Durante o verão, mudanças na rotina e no ambiente impactam diretamente a saúde respiratória. Apesar de ser uma estação associada a maior bem-estar, especialistas alertam que alguns cuidados seguem sendo fundamentais, especialmente para quem convive com doenças crônicas.
Doenças respiratórias no verão
De maneira geral, o verão costuma ser um período mais favorável para a saúde pulmonar. Com mais tempo ao ar livre, maior prática de atividades físicas e alimentação mais equilibrada, há uma redução na circulação de vírus respiratórios, como os causadores de gripes e resfriados. Isso reflete diretamente na diminuição das exacerbações de doenças pulmonares crônicas.
No entanto, nem todas as condições respiratórias apresentam melhora. “Porém, doenças com caráteres alérgicos podem predominar nesse período, incluindo asma e rinite. Isso pode ser explicado pelo aumento a exposição ao mofo, polem e poeira”, lembra o pneumologista, Dr. Lucas de Brida Andrade.
Praias, piscinas e cuidados com a respiração
O lazer típico do verão, como idas à praia e à piscina, também exige atenção. A exposição ao cloro, presente na água das piscinas, pode causar irritação das mucosas do nariz e da garganta, além de alergias ou sensibilidade respiratória, especialmente após contato prolongado.
Apesar disso, o especialista destaca os benefícios da atividade física aquática. A natação contribui para o fortalecimento da musculatura respiratória e, quando praticada em ambientes com manutenção adequada da água, é considerada uma excelente opção de exercício. “Reforçando, a hidratação adequada é fundamental, principalmente em dias muito quentes e durante exposição prolongada ao sol. Beber água regularmente ajuda a evitar o ressecamento das vias respiratórias e reduz o risco de desconfortos respiratórios durante o lazer”, pontua Dr. Lucas.
Uso do ar-condicionado e impactos respiratórios
Com as altas temperaturas, o ar-condicionado se torna indispensável, especialmente em ambientes de trabalho. No entanto, o uso frequente pode trazer consequências. Lucas explica que “quando usamos o ar condicionado, geralmente estamos em um ambiente fechado, com pouca renovação do ar, o que favorece a circulação e a transmissão de vírus respiratórios entre as pessoas. Além disso, o ar-condicionado tende a deixar o ambiente mais seco, provocando ressecamento das mucosas do nariz e da garganta”.

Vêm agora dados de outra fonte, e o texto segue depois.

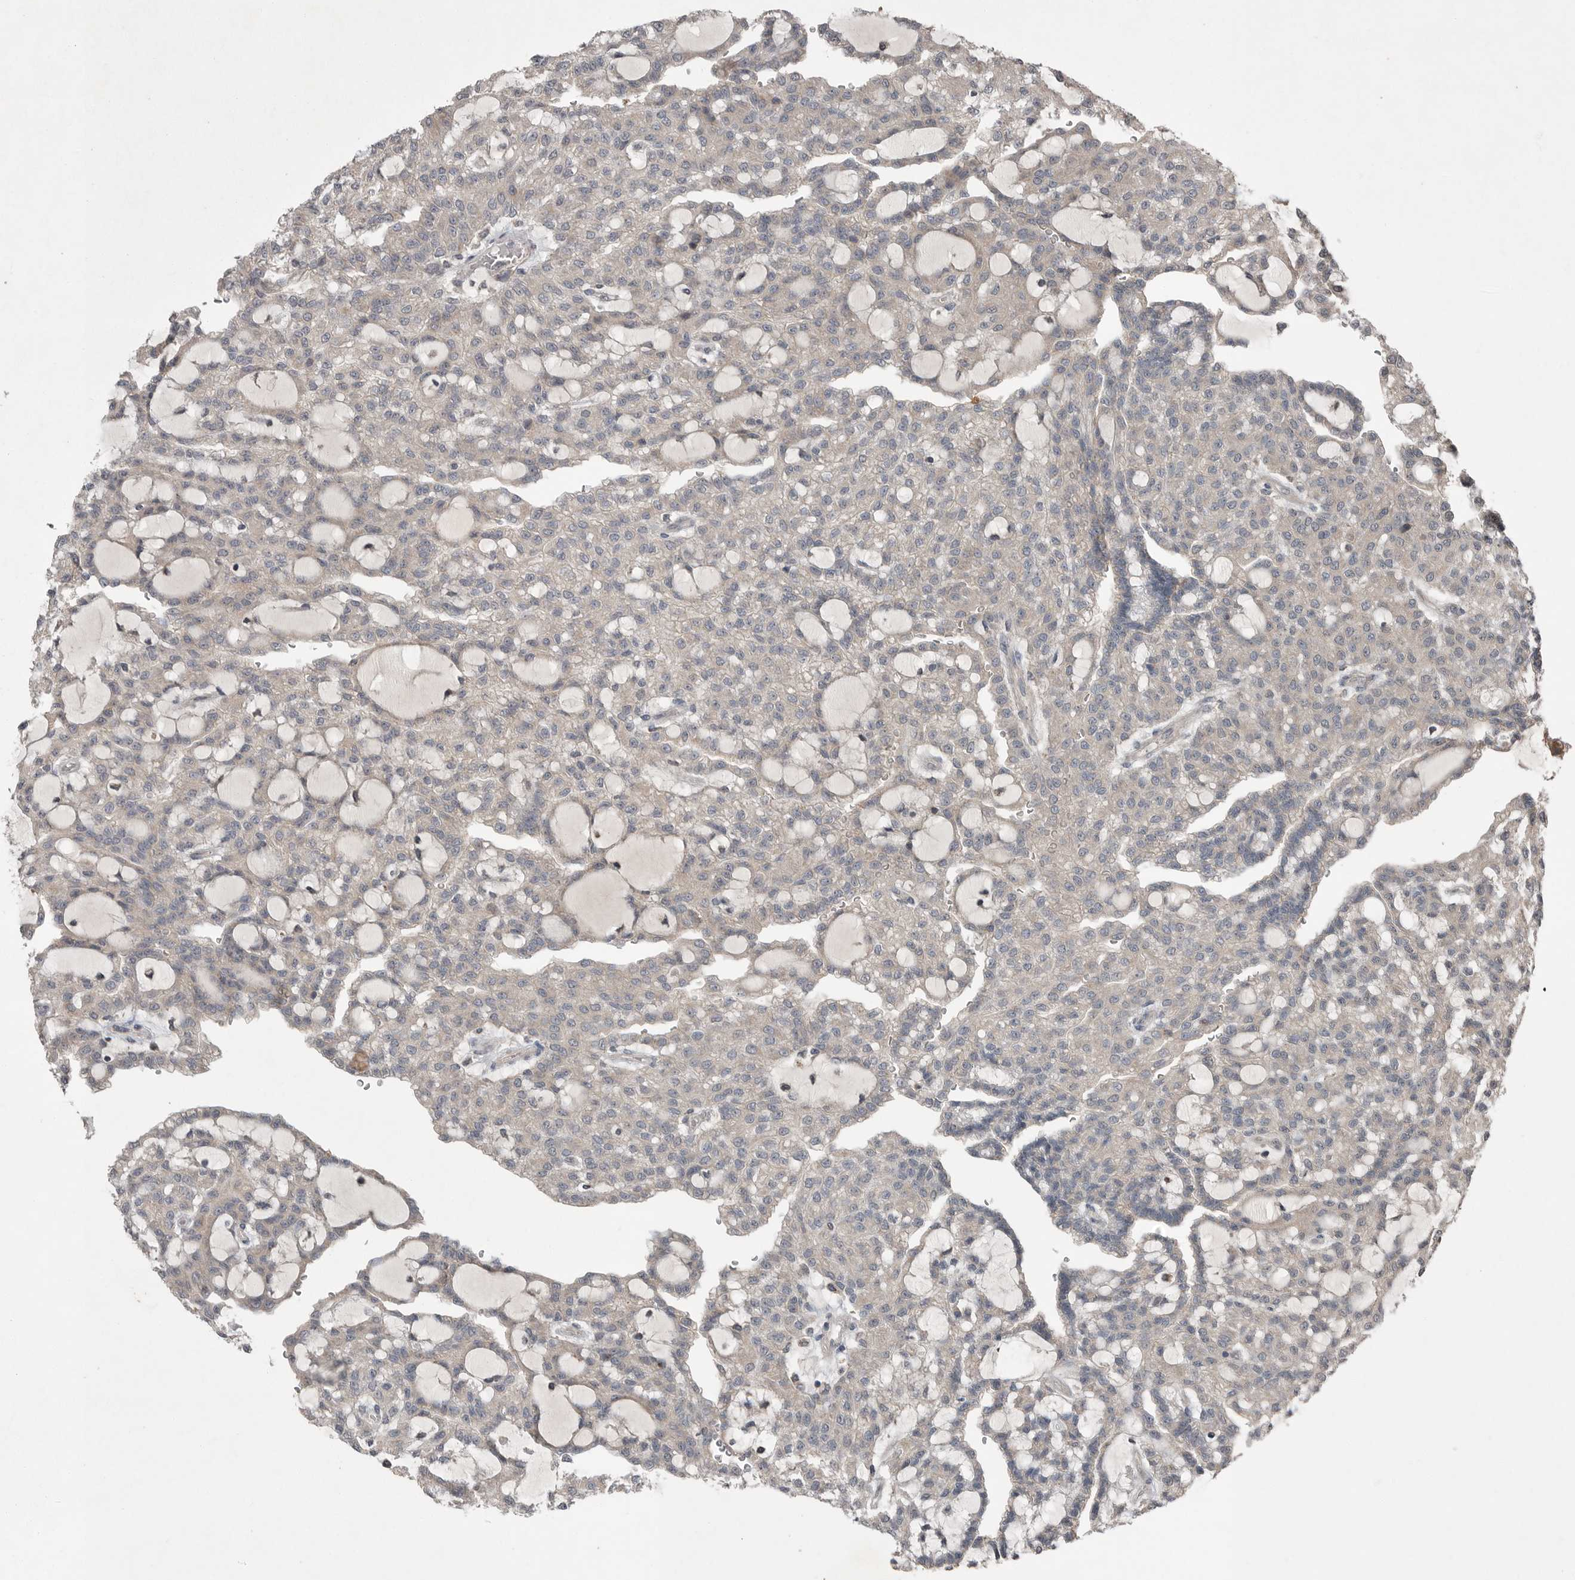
{"staining": {"intensity": "weak", "quantity": "<25%", "location": "cytoplasmic/membranous"}, "tissue": "renal cancer", "cell_type": "Tumor cells", "image_type": "cancer", "snomed": [{"axis": "morphology", "description": "Adenocarcinoma, NOS"}, {"axis": "topography", "description": "Kidney"}], "caption": "IHC photomicrograph of neoplastic tissue: human renal adenocarcinoma stained with DAB displays no significant protein positivity in tumor cells. Brightfield microscopy of IHC stained with DAB (3,3'-diaminobenzidine) (brown) and hematoxylin (blue), captured at high magnification.", "gene": "SCP2", "patient": {"sex": "male", "age": 63}}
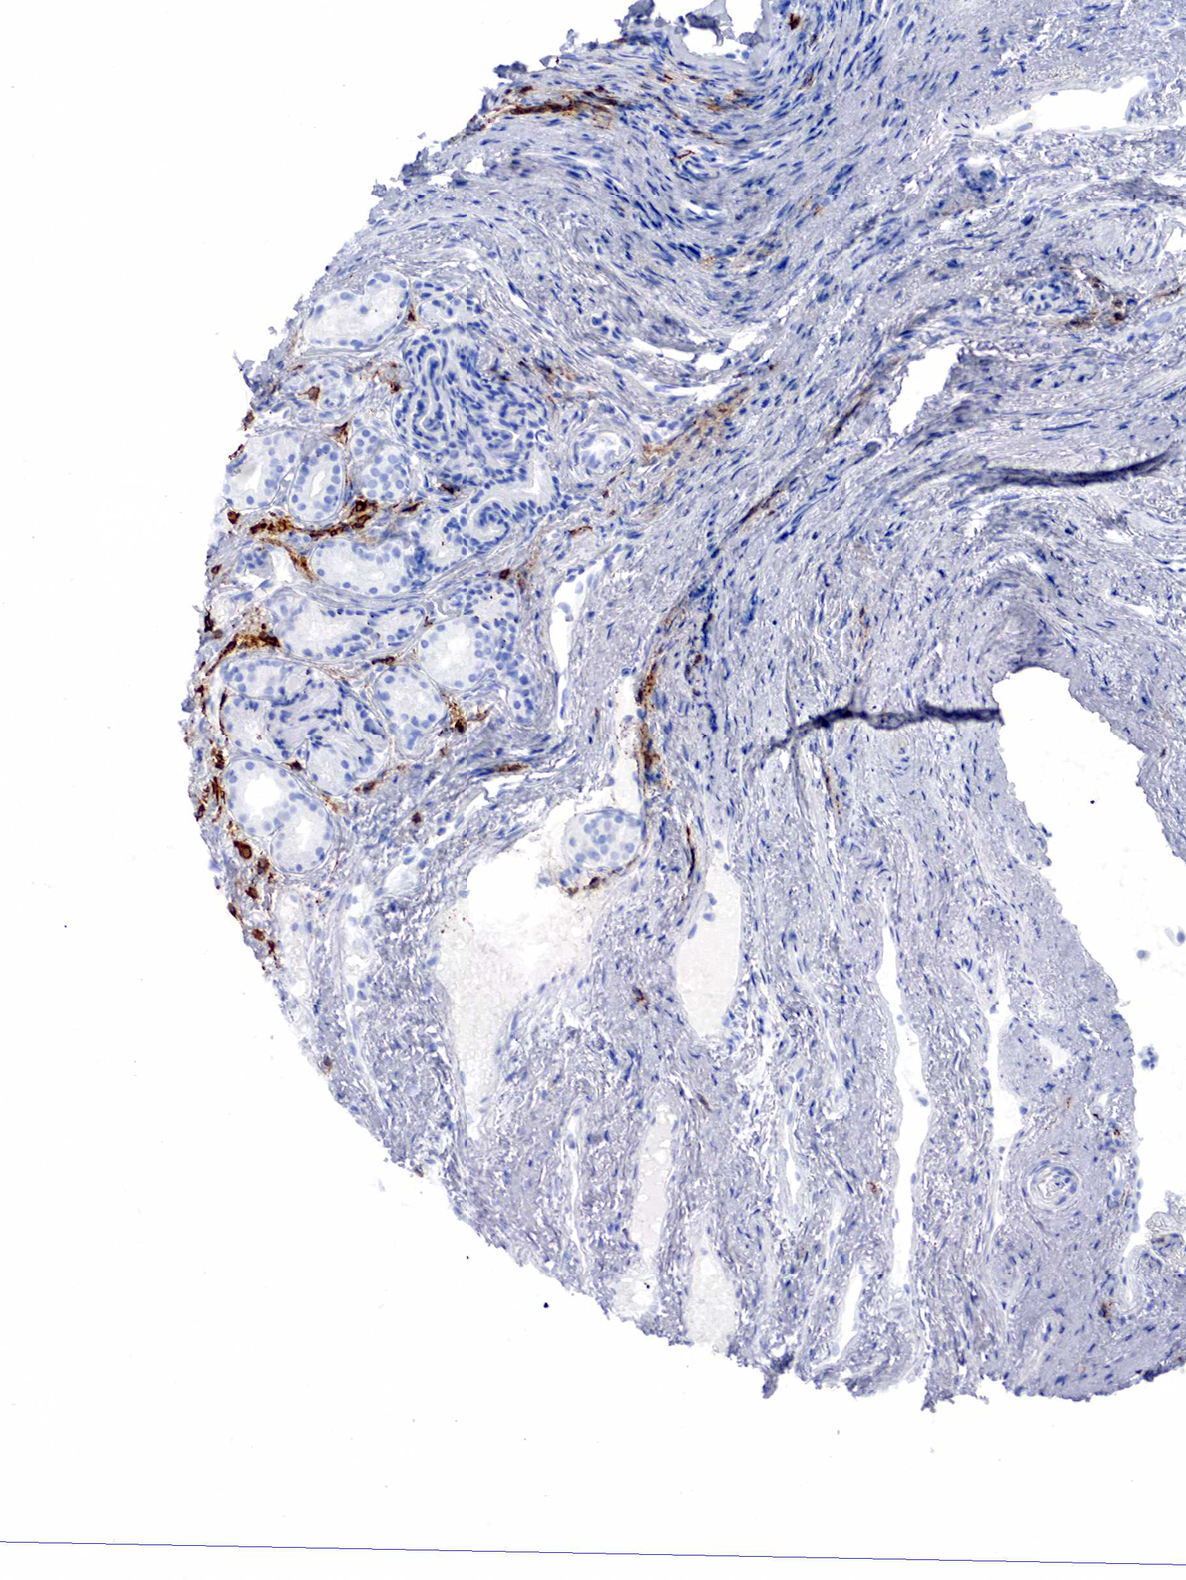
{"staining": {"intensity": "negative", "quantity": "none", "location": "none"}, "tissue": "nasopharynx", "cell_type": "Respiratory epithelial cells", "image_type": "normal", "snomed": [{"axis": "morphology", "description": "Normal tissue, NOS"}, {"axis": "topography", "description": "Nasopharynx"}], "caption": "This is a histopathology image of immunohistochemistry (IHC) staining of normal nasopharynx, which shows no staining in respiratory epithelial cells.", "gene": "CD79A", "patient": {"sex": "female", "age": 78}}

Esse ressecamento reduz a eficácia das defesas naturais do organismo, favorecendo infecções, irritações, tosse e desconforto. Outro ponto de alerta é a limpeza dos equipamentos. Filtros sujos podem acumular poeira, fungos e outras partículas que acabam sendo dispersas no ar, agravando quadros respiratórios.
Asma, rinite e bronquite
Embora as exacerbações dessas doenças sejam mais comuns no inverno, elas podem ocorrer em qualquer época do ano. A asma, em especial, exige acompanhamento contínuo. Os principais sinais de alerta incluem aumento da falta de ar, tosse frequente ou persistente, chiado no peito, sensação de aperto torácico e maior necessidade de medicações de alívio.
No caso da rinite, obstrução nasal intensa, coriza persistente e espirros frequentes também merecem atenção. “Ao perceber qualquer piora dos sintomas ou dificuldade para controlar a respiração, a pessoa deve procurar orientação médica ou atendimento de saúde, evitando a progressão da crise e possíveis complicações”, coloca o pneumologista.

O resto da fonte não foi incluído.